I'm going to assume (rather confidently) that this is related to my youth in North Eastern Montana on my family's farm. My parents are also very sensitive to sound, as their daily lives exposes them to both intense silence (the open prairie will shock you with it's lack of loudness) and loud mechanized sounds (tractors, augers, etc.). Silence is something that my family and I find comforting, though I suppose many people not accustomed to such a lack of noise might find silence unsettling. Silence is like a commodity in the modern world, and we cherish it.
It's almost like a waterline in my chest, as if noise builds up from daily life and needs to be purged with silence. After movies or plays on the drive home, I never able to have the radio on (much to the annoyance of a particular pal).
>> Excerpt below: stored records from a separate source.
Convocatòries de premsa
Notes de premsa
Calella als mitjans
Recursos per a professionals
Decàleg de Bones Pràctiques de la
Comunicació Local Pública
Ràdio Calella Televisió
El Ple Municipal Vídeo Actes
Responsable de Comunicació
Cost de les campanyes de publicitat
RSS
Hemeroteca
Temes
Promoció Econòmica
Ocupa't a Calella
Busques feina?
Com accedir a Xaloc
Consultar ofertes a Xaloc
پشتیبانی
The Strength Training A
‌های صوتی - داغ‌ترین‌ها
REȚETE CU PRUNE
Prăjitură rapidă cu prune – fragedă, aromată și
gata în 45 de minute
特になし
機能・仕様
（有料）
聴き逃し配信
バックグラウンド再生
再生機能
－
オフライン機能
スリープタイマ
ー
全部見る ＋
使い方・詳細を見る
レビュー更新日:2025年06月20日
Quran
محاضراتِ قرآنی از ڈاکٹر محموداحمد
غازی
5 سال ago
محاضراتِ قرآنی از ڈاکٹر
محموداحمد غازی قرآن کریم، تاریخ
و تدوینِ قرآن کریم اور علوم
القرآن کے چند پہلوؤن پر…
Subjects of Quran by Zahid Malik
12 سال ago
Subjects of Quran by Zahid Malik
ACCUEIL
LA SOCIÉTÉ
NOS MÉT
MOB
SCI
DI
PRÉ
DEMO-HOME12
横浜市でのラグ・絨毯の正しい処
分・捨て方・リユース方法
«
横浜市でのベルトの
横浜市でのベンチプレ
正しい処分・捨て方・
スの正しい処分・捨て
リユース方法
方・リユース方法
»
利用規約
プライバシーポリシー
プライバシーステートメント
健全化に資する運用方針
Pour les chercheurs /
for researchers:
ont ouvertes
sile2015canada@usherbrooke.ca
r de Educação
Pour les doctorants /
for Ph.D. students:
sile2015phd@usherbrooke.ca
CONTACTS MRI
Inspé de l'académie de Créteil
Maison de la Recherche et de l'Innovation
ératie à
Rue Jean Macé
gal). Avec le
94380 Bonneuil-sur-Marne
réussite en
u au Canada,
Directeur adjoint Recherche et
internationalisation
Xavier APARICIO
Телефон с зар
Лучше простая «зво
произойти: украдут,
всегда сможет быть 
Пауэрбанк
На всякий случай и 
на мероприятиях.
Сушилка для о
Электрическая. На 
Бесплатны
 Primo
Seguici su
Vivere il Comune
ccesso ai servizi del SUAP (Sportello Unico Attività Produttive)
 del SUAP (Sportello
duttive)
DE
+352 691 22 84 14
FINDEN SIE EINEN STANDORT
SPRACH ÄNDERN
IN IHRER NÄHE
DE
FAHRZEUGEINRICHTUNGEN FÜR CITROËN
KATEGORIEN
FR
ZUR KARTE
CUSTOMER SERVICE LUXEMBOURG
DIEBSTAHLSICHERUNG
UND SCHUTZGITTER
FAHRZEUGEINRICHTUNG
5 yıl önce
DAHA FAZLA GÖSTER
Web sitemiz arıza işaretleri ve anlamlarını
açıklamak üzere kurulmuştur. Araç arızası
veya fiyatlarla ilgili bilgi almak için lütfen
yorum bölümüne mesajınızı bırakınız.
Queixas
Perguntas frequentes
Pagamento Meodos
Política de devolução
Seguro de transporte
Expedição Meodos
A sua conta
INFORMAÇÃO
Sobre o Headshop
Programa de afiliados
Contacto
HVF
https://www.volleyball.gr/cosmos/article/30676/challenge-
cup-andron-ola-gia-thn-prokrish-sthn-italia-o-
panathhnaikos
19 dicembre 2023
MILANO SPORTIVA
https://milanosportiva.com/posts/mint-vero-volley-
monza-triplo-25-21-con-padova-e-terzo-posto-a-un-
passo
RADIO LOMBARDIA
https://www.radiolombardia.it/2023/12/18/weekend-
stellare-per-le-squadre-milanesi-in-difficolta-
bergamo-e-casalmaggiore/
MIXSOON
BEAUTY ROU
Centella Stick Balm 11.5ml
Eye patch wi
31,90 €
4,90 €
After hockey games at the Ralph, I practically have to quarantine myself from noises so I can stand going back the next night (*disclaimer: I LOVE working at the Ralph regardless!) It's just the build-up of
noise really seems to dig at me in some deep way. I'm sure people from similarly rural areas might have a similar response to noise and lack there-of.
Hello Rural Pals: Can anyone else identify with this feeling? Or perhaps more so with the appreciation of silence rather than a maximum level of noise? I'd love to hear your input! :)
PS: Today was my makeup makeupless day!
Day 26: Clear out JUNK drawer
PHOTO TIME.
There are two main places I would qualify as junk pileup central in my dorm: My bedside dresser and the top-of-my-fridge-turned-vanity. Now the trick is going to be keeping it looking this nice when mornings get crazy. It may not look like it, but I tossed a bunch of stuff and consolidated things. I probably have more to get rid of, I concede. I have FAR more hair stuff than I ever use, like headbands, etc. But man it is clean on top of my fridge. Feels good to get rid of things and organize! And look, I can see my cute little pig better now.
What do YOU have laying around, causing problems for you when you get ready, or lying about and stressing you out around you home? Many of us have far more things than we need (as you can see from the 3 different kinds of lotions in my bedside dresser). What can we shed to feel lighter? What can we get rid of to give us a cleaner space?